Der Clou ist für die Ausrichter der gemeinsamen Meisterschaften die perfekte TV-gerechte Terminierung: Statt sich die Fernsehzuschauer gegenseitig streitig zu machen, wird die ganze Aufmerksamkeit auf das kontinentale Großereignis gerichtet und die Wettkampfzeiten werden analog zu den Wintersportarten so getaktet, dass an den insgesamt zehn Tagen von morgens bis abends Sport gesendet werden kann.
Fernsehpartner der Titelkämpfe ist die Europäische Rundfunkunion EBU, die als Zusammenschluss von 73 Rundfunkanstalten in 56 Staaten Europas, Nordafrikas und Vorderasiens einen Markt von 1,3 Milliarden Zuschauern erreicht. Für Schwimmer und Leichtathleten ist derlei Live- Berichterstattung nichts gänzlich Neues, für die Turner, Ruderer oder Triathleten indes bedeutet eine derartige Reichweite einen Quantensprung. »Die TV-Abdeckung ist einer der Hauptvorteile für die Verbände«, schwärmt auch James Mulligan von der »European Championships Ma- nagement Sàrl«, jener Schweizer GmbH, die den Zusammenschluss der Titelkämpfe vertritt. Die Gesellschaft arbeitet von Nyon aus, wo auch die UEFA ihren Sitz hat. »Wir haben schon jetzt die Zusage für die fünf wichtigsten Märkte. 2018 werden ARD/ZDF, die BBC (Großbritanni- en), France Télévisions (Frankreich), RAI (Italien) und TVE (Spanien) von den Titelkämpfen berichten.«
Vor allem die Fernsehabdeckung dürfte Neid bei der Konkurrenzveranstaltung European Games wecken. Die Europaspiele, initiiert von den Europäischen Olympischen Komitees (EOC), wurden 2015 erstmals veranstaltet – in Baku, Hauptstadt des autokratisch regierten Ölstaates Aserbaidshan.

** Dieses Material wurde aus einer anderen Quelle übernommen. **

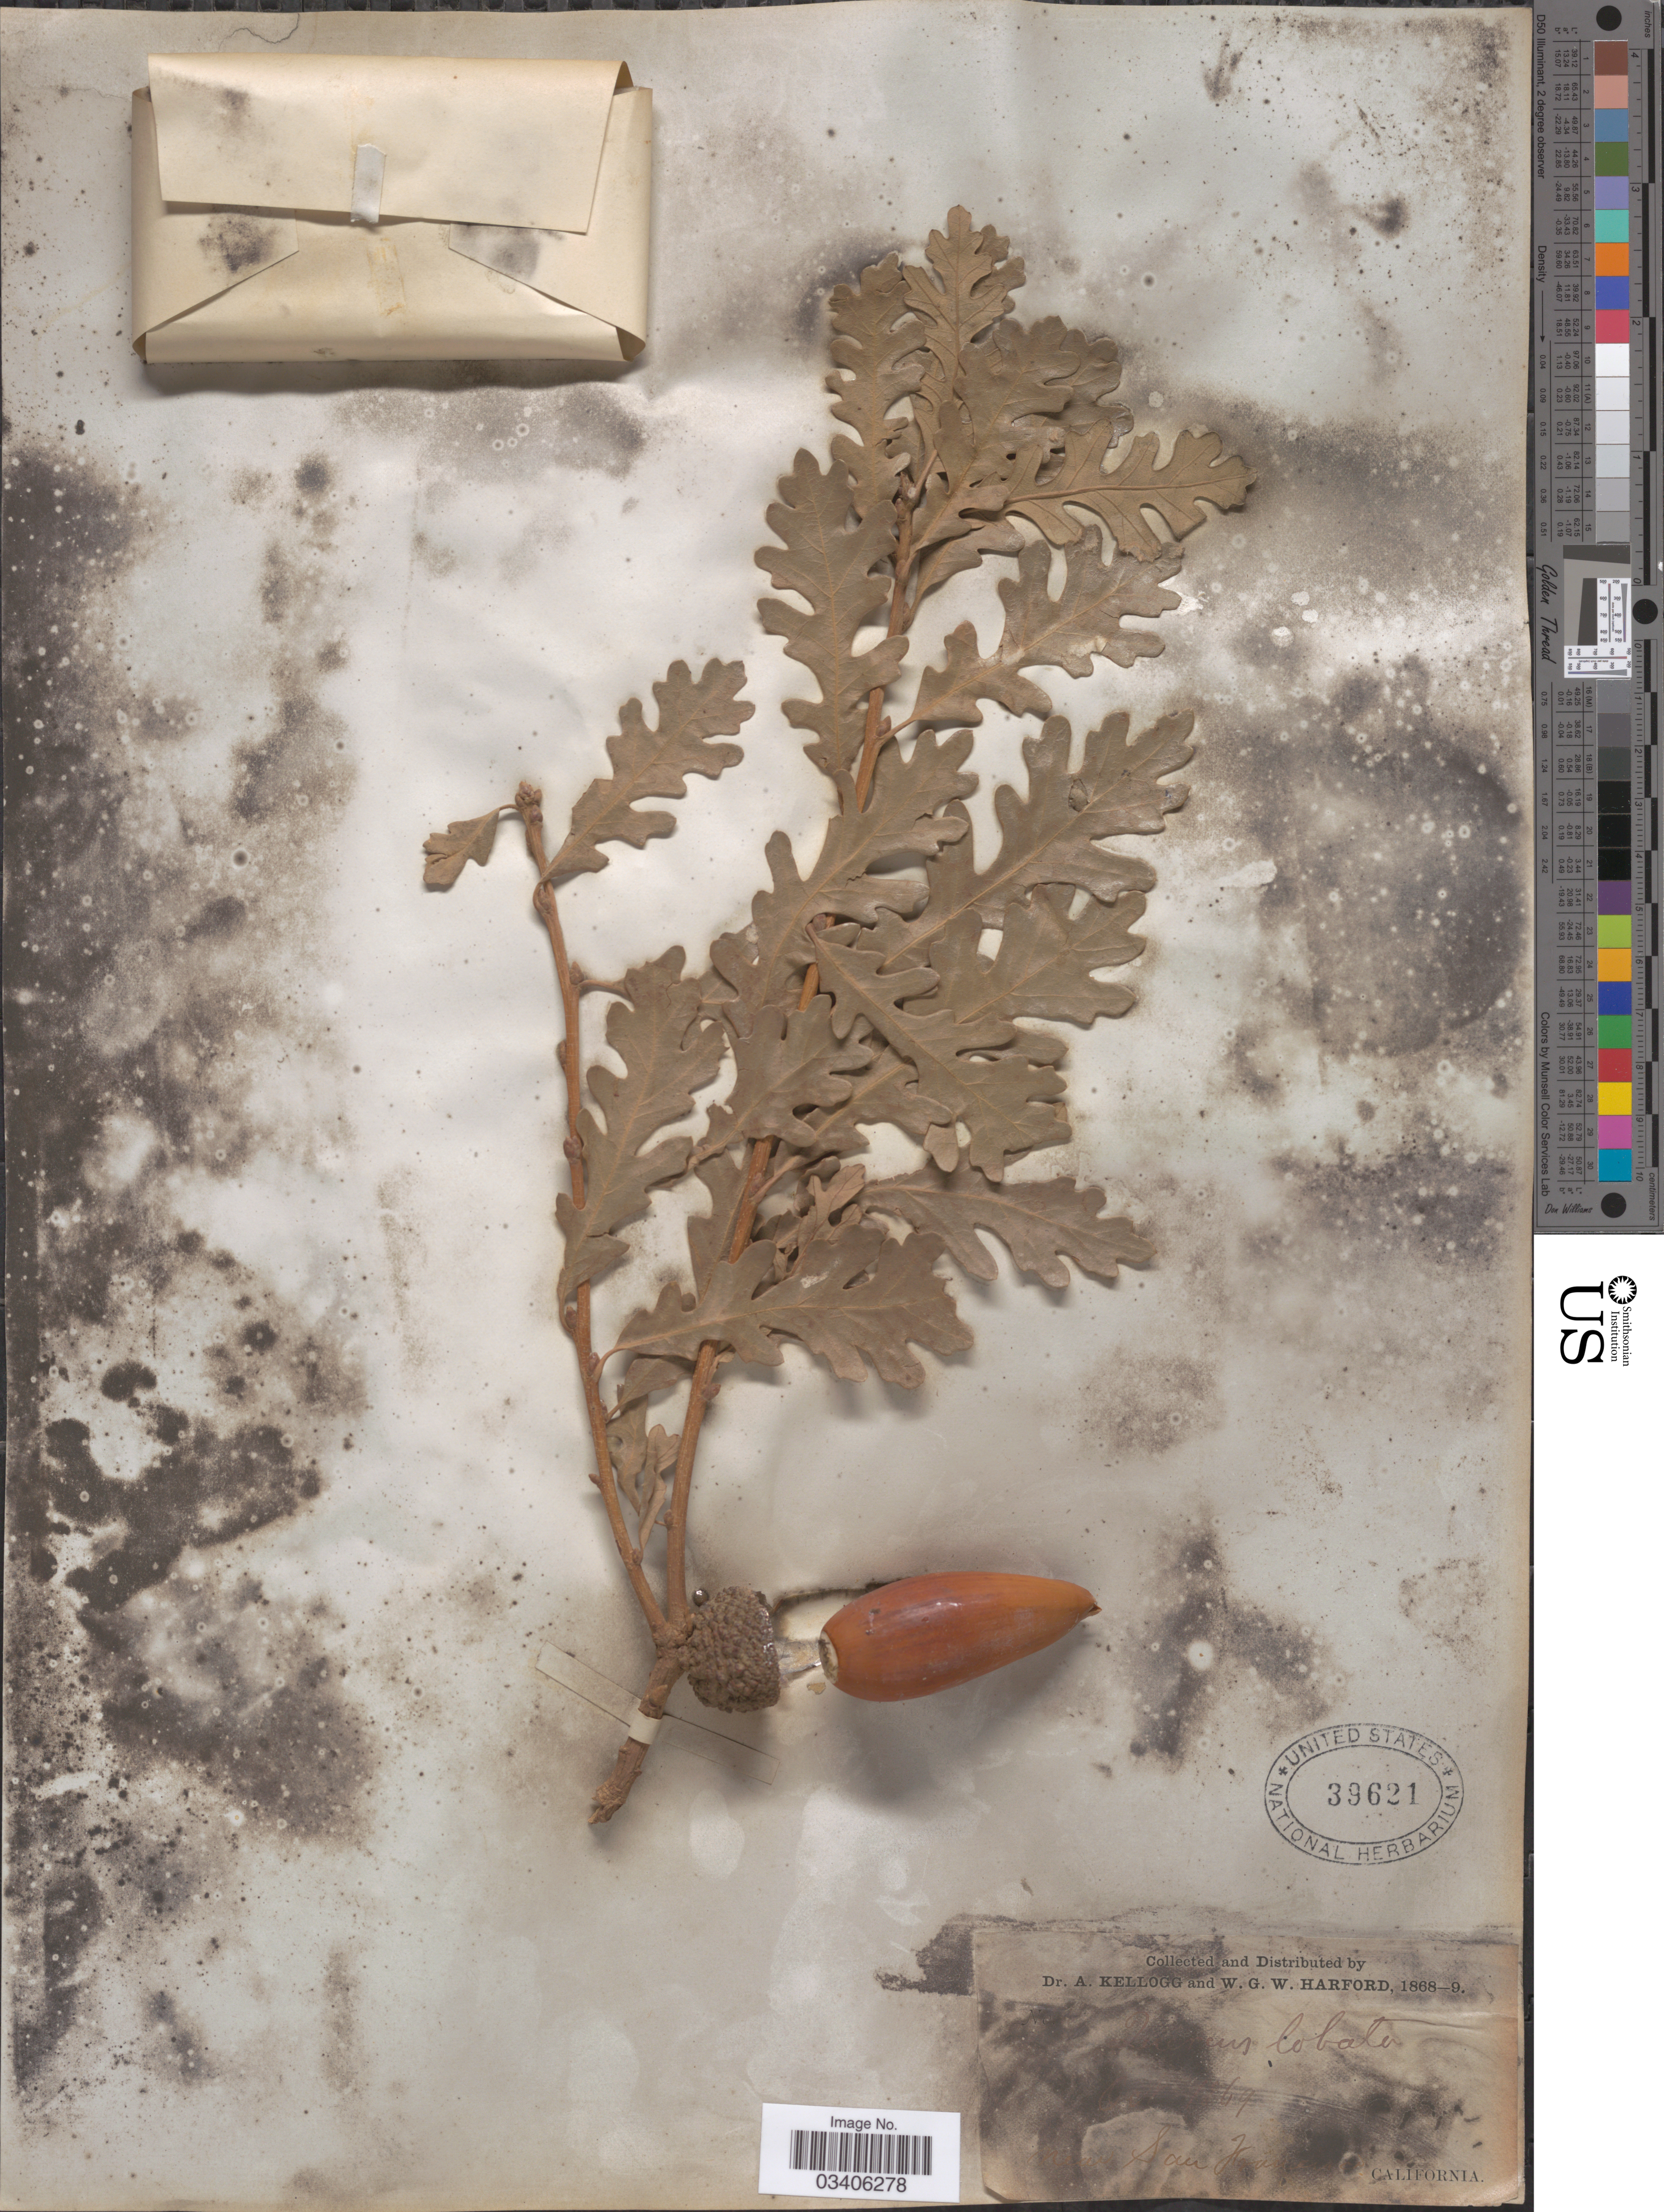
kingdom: Plantae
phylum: Tracheophyta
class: Magnoliopsida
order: Fagales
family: Fagaceae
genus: Quercus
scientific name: Quercus lobata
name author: Née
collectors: A. Kellogg & W. G. W. Harford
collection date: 1869-07-14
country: United States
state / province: California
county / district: San Francisco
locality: San Francisco.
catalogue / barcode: US 39621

Aus der Millionenstadt am Kaspischen Meer übertrugen 2015 nur 33 europäische Sender live, größtenteils waren es Spartensender wie beispielsweise Sport1 in Deutschland. Die Baku-Spiele wurden noch dazu von Protesten gegen die schwerwiegenden Menschrechtsverletzungen in Aserbaidshan begleitet. Das Land zählte zu Beginn der Spiele mehr als 100 politische Gefangene, die Pressefreiheit ist weiterhin eingeschränkt. Für die ultramodernen Sportstätten wurden Milliarden ausgegeben, korrupte Politiker sollen glänzend verdient haben.
Bei den zweiten Europaspielen droht dem EOC erneut negative Publicity. Mangels Interessenten wurden die Spiele wieder an eine Diktatur vergeben: Minsk wird 2019 die European Games ausrichten, Hauptstadt des einzigen Staates in Europa, der noch Todesstrafen vollstreckt.